### O que fazer
Copie do texto sobre o filme A Salamandra o trecho de "É uma espécie" a "vivo e revigorante.".

### Texto
* * *

A Salamandra

La Salamandre (1971 – SUI) 

Que bela porta de entrada para o cinema de Alain Tanner que é esse filme. Tipico representante da nouvelle vague francesa, o cineasta suiço apresenta a leveza, a invenção, os personagens que dialogam e problematizam por tudo, e tantas outras características do movimento que eternizou o cinema francês. São dois amigos escritores que descobrem a história de uma mulher que tenta provar inocência, acusada de dar um tiro em seu tio. Um amigo quer um approach documental, o outro planeja algo ficcional.

É uma espécie de Jules & Jim com um quê de Antoine Doinel, porque os dois se aproximam da “Salamandra”, e a convivência se mistura com relatos do ocorrido, casos de amor, e não só os planos dos textos, como a vida de cada um deles muda completamente. Tanner mantém essa faísca do leve irresponsável, de personagens que pouco se preocupam com o amanha. De caminhos da trama pouco prováveis ou que poderiam parecer quase irrelevantes. A Nouvelle Vague é isso, filmes que se permitem caminhar livremente, tal qual os anseios de seus personagens, e Tanner é mais uma obra que se abre para um cinema vivo e revigorante.

* * *

### Dados
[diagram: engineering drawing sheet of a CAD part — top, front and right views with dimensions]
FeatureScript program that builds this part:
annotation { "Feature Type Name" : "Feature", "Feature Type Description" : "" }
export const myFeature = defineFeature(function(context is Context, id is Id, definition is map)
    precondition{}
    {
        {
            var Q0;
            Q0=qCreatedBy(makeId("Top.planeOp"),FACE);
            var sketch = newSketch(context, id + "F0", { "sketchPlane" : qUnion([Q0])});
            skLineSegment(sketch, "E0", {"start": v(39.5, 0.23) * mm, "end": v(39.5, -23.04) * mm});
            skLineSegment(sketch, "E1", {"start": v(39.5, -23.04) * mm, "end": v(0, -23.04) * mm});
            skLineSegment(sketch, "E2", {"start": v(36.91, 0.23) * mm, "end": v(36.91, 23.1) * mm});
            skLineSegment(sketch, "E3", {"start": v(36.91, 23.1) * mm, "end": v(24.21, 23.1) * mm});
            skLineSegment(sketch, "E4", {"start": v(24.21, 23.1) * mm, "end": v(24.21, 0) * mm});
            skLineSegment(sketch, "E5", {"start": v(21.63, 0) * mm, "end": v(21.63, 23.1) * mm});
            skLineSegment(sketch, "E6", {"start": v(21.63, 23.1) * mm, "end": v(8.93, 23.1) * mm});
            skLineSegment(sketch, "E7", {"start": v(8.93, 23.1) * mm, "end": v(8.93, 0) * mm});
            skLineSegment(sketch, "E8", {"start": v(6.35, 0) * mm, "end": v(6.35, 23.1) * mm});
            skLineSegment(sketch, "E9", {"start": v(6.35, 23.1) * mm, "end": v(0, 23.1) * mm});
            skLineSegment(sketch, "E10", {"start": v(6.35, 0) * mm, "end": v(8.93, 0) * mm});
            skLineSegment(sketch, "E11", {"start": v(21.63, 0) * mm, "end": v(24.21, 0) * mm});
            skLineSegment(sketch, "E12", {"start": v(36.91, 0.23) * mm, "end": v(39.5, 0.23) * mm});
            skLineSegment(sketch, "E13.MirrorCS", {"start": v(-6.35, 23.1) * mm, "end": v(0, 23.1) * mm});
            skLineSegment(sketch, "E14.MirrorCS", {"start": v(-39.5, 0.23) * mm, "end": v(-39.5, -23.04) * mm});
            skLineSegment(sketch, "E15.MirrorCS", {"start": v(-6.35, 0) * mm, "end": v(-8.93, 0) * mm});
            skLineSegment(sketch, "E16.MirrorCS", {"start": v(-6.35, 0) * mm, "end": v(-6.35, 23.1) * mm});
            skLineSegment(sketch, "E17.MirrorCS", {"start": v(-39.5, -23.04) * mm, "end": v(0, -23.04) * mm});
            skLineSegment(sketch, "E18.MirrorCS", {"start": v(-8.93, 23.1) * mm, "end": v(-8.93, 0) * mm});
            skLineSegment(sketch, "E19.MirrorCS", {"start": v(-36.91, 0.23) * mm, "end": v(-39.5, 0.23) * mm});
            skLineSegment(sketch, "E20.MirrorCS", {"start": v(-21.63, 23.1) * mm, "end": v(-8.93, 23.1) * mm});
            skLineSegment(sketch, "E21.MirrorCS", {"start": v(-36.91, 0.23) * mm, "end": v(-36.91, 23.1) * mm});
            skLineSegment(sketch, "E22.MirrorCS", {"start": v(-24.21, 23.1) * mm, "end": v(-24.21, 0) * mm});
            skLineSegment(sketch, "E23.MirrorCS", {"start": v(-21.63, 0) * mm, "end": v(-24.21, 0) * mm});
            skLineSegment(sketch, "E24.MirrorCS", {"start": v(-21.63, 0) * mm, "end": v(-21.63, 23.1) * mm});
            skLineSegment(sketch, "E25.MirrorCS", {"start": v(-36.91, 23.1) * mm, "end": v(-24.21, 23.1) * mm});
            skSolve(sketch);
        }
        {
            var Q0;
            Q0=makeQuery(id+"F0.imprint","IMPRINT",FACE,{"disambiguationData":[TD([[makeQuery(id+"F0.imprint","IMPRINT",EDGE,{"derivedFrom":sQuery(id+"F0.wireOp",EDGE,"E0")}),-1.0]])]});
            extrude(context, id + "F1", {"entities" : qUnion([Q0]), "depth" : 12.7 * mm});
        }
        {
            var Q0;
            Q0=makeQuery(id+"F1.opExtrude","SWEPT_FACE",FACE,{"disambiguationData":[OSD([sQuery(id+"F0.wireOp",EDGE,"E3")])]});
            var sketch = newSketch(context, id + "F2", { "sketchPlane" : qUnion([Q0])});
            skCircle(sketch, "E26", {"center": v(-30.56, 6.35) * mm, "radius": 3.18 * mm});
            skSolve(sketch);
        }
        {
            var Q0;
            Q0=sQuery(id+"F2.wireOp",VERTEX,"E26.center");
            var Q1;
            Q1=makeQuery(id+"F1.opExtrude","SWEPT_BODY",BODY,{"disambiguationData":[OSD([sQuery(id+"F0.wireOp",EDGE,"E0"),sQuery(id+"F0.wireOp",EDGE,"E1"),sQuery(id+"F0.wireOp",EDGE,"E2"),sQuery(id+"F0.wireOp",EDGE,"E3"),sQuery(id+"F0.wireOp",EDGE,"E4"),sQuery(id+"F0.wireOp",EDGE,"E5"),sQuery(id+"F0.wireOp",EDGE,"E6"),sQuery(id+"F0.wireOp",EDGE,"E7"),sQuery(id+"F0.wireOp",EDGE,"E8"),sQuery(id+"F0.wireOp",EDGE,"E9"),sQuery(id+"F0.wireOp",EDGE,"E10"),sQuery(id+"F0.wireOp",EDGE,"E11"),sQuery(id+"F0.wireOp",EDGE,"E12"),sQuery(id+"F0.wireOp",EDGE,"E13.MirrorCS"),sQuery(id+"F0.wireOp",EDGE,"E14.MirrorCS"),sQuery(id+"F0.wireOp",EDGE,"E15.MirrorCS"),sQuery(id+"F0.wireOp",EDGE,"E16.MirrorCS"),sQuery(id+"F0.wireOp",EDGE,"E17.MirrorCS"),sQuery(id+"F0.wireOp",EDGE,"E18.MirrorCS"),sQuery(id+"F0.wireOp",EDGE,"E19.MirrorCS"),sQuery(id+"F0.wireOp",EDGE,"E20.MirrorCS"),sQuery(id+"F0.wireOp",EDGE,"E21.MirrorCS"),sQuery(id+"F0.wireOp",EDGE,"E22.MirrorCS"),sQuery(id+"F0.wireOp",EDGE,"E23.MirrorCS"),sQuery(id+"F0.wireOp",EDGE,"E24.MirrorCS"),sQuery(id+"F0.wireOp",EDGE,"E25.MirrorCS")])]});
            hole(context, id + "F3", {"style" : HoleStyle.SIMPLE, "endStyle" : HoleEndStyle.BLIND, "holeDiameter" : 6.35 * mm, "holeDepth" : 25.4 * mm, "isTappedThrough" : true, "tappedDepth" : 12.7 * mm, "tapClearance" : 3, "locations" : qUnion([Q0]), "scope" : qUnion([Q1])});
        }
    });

* * *

### Resposta
É uma espécie de Jules & Jim com um quê de Antoine Doinel, porque os dois se aproximam da “Salamandra”, e a convivência se mistura com relatos do ocorrido, casos de amor, e não só os planos dos textos, como a vida de cada um deles muda completamente. Tanner mantém essa faísca do leve irresponsável, de personagens que pouco se preocupam com o amanha. De caminhos da trama pouco prováveis ou que poderiam parecer quase irrelevantes. A Nouvelle Vague é isso, filmes que se permitem caminhar livremente, tal qual os anseios de seus personagens, e Tanner é mais uma obra que se abre para um cinema vivo e revigorante.